# [Exercise prompt]
Go to the line holding "cookies. En continuant" in the data below and repeat it exactly, then each line after it up to and including the one holding "place une stratégie réaliste et adaptée à". Omit pictures.

# [Dataset excerpts]
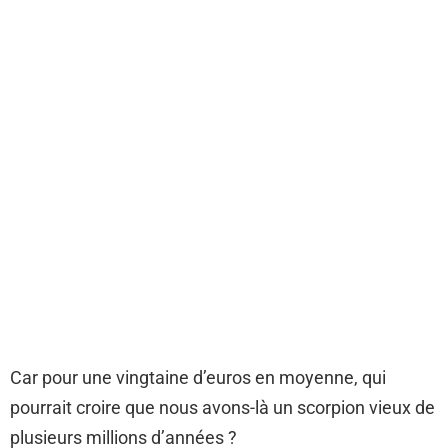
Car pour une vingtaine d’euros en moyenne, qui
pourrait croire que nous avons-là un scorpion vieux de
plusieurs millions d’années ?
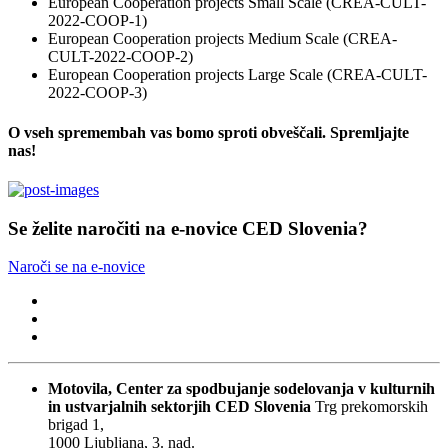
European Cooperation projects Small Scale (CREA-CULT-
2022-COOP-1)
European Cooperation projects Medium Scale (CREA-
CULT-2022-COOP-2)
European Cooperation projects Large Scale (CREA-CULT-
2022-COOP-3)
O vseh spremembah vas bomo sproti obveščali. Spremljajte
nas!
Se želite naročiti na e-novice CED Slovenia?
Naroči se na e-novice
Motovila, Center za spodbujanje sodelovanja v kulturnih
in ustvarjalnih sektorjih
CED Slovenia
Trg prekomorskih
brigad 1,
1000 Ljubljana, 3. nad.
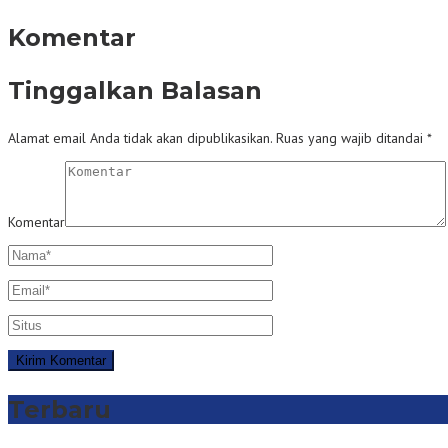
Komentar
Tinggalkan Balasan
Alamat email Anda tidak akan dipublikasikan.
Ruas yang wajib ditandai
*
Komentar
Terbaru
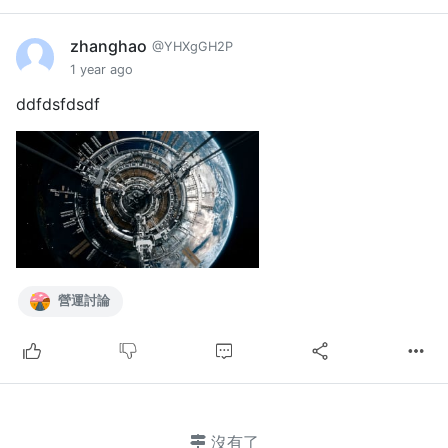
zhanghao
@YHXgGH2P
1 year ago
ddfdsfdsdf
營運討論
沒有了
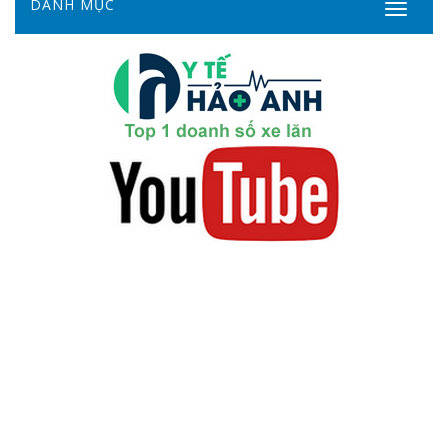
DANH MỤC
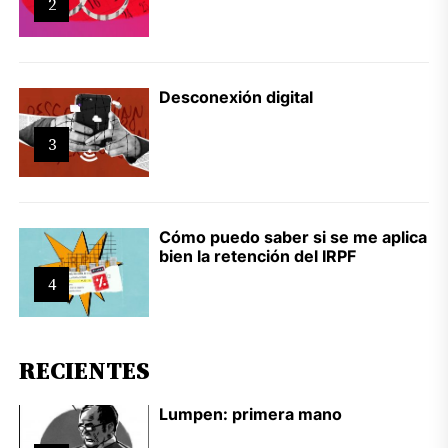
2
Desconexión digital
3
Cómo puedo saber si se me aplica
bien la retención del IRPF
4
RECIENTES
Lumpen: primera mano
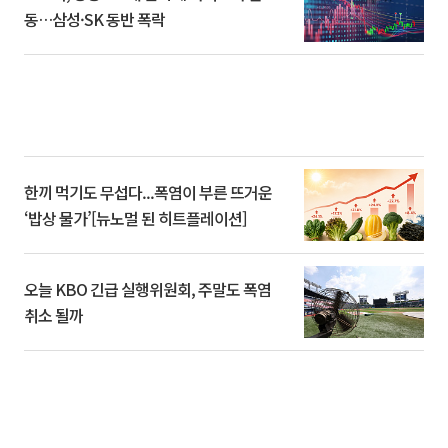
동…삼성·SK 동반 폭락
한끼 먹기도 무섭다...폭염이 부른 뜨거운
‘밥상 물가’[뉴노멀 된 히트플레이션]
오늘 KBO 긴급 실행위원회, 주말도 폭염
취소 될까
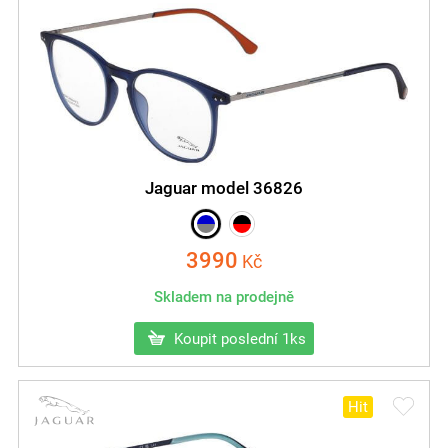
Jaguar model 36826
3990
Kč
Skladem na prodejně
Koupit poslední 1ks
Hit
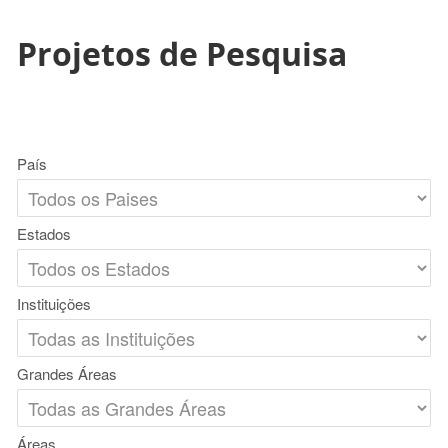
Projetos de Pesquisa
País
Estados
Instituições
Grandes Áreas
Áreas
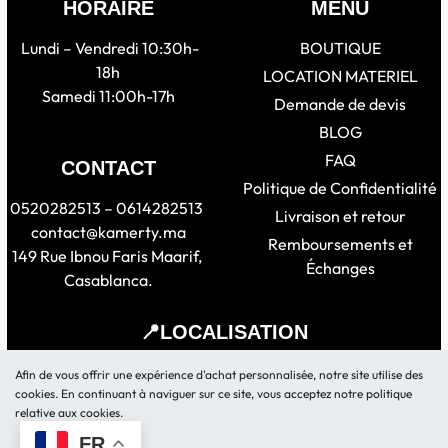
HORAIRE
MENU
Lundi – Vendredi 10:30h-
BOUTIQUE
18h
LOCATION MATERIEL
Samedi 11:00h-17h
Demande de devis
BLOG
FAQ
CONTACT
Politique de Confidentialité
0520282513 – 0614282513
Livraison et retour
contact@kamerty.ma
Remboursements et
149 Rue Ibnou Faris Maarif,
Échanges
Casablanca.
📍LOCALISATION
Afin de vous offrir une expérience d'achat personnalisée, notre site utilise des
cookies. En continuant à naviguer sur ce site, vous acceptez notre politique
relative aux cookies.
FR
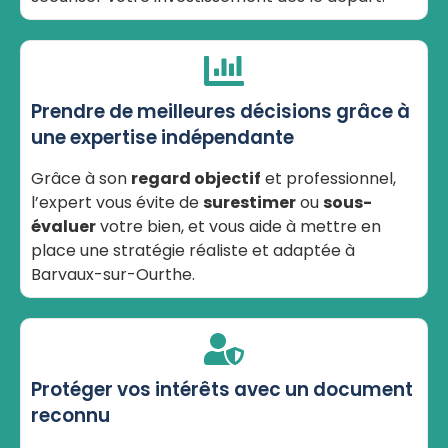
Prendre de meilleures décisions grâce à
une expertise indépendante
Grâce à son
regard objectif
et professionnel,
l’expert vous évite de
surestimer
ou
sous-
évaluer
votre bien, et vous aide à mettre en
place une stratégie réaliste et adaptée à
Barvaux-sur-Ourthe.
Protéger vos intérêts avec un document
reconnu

# [Answer for the task]
cookies. En continuant à naviguer sur ce site, vous acceptez notre politique
relative aux cookies.
FR
Prendre de meilleures décisions grâce à
une expertise indépendante
Grâce à son
regard objectif
et professionnel,
l’expert vous évite de
surestimer
ou
sous-
évaluer
votre bien, et vous aide à mettre en
place une stratégie réaliste et adaptée à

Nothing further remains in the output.